After "Grapevyne", a smoothie cool R&B refix of The Eagles 1973 hit, "I Can't Tell You Why" was released as From The Bottom Up's final single, it reaching an unfair #54 chart position. For some reason a lot of R&B groups were covering classic rock tracks back then, and Brownstone's slip into the FM stream is one of the highlights from that coverage period. As telling during their performance at the Apollo Theater, these ladies furthered the evidence that they were harmonizing bad asses.

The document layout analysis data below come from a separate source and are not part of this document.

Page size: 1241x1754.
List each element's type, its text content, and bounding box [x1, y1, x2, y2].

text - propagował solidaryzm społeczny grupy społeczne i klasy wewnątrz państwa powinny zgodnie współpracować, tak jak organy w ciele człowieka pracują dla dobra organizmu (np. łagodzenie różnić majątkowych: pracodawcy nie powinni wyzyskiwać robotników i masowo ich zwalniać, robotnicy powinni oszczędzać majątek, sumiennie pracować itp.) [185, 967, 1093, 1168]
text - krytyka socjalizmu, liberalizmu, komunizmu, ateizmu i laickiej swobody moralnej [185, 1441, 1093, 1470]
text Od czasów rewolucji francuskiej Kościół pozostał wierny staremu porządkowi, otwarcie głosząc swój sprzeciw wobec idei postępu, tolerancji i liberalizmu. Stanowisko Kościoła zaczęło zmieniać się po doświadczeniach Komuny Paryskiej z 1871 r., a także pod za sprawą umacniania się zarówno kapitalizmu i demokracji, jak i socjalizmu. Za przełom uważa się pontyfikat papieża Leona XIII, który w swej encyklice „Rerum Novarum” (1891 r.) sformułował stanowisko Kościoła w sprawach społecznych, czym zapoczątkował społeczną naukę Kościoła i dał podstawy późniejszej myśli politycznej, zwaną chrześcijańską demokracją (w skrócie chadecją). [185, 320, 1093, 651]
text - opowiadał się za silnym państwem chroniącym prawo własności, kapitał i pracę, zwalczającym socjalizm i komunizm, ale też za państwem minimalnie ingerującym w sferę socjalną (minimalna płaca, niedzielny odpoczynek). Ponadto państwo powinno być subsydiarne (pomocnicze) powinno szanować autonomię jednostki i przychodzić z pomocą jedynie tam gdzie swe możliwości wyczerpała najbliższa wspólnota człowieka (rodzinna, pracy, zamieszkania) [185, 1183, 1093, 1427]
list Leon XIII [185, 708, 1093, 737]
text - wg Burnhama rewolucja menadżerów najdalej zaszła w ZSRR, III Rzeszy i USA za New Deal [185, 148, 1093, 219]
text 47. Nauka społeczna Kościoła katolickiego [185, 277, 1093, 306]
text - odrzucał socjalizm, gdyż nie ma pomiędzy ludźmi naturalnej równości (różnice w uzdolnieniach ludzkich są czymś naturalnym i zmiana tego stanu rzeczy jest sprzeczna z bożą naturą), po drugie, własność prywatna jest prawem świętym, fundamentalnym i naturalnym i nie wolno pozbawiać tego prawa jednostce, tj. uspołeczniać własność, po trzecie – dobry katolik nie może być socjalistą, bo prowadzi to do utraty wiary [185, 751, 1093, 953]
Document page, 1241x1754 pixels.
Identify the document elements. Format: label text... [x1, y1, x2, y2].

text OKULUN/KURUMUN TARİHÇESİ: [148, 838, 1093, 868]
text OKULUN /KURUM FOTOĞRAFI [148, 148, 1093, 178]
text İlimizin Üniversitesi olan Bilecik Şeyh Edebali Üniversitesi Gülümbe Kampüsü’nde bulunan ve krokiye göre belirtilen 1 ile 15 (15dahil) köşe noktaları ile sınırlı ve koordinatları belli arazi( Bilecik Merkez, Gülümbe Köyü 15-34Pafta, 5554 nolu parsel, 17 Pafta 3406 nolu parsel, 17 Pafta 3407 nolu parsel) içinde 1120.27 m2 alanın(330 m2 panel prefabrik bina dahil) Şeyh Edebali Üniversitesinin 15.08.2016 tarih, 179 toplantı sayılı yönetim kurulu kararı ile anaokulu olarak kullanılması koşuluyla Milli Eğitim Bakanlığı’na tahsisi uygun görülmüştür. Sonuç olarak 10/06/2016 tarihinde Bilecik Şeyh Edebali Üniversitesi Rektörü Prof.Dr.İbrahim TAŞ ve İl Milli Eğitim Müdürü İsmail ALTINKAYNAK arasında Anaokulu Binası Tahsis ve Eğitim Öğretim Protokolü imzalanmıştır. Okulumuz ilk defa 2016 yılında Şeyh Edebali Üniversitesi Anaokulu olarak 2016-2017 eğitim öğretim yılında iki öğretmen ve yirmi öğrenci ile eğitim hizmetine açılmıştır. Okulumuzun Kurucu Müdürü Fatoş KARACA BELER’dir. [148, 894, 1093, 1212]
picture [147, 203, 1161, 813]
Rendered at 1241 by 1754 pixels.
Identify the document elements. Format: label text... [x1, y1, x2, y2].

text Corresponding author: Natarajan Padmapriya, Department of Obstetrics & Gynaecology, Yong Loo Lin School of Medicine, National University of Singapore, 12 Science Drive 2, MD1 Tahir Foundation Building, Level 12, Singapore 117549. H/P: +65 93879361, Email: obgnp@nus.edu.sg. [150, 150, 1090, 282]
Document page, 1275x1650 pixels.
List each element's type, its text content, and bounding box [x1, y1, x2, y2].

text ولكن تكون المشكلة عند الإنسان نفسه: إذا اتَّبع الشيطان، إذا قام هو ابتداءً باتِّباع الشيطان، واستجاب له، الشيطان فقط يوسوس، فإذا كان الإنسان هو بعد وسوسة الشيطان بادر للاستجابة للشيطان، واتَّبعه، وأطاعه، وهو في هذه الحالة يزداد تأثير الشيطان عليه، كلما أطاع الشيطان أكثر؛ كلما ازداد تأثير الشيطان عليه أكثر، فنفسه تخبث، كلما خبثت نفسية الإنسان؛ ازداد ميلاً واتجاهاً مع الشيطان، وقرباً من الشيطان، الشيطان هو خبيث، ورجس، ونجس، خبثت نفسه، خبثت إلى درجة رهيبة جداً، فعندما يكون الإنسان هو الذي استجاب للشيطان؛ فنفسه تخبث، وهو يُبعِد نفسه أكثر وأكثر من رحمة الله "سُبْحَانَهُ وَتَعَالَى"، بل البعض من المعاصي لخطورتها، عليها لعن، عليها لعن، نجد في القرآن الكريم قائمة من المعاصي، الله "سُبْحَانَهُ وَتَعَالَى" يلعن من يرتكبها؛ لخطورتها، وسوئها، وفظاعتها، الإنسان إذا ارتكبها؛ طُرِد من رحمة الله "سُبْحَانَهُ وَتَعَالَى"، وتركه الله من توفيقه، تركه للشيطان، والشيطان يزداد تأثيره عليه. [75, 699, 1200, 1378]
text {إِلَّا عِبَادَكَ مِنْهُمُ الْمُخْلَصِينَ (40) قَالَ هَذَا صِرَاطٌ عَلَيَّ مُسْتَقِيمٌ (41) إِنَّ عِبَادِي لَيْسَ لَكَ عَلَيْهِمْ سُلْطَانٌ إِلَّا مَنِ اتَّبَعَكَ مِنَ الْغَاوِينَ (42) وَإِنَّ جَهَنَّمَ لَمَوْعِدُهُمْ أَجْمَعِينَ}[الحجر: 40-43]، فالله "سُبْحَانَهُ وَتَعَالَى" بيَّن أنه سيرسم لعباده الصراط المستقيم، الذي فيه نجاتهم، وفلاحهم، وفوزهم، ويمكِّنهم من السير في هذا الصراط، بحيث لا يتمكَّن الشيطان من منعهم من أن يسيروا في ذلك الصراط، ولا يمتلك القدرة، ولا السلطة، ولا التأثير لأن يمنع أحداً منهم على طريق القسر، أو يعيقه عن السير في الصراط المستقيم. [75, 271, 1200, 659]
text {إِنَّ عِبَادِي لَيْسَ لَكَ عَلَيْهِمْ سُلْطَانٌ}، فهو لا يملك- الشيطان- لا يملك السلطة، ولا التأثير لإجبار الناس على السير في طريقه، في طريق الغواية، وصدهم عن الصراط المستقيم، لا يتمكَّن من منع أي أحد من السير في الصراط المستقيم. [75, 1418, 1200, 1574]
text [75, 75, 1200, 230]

While it wasn't my all-time favorite R&B album from the 1990s, revisiting From The Bottom Up some 20 years later has me reconsidering its placement. Now older, wiser and a wee bit more cultured in music, I'm mystified why standout songs like "Party Wit Me" and the Soulshock & Karlin produced rock steady vibe of "Sometimes Dancin'" didn't get single treatment. Also I've come to appreciate slower testimonies like "Don't Cry For Me", and give head nod towards "Fruit Of Life" as it nibbled on the last pulp of the New Jill Swing era.

While overshadowed by bigger names with deeper discographies, Brownstone and their debut From The Bottom Up (which you can now stream on Spotify) deserve a second listen, not just to hear some femme forward declarations, but to hear a trio of ladies who sang their ever lovin' rumps off and showed us how the game of love and R&B is to be played.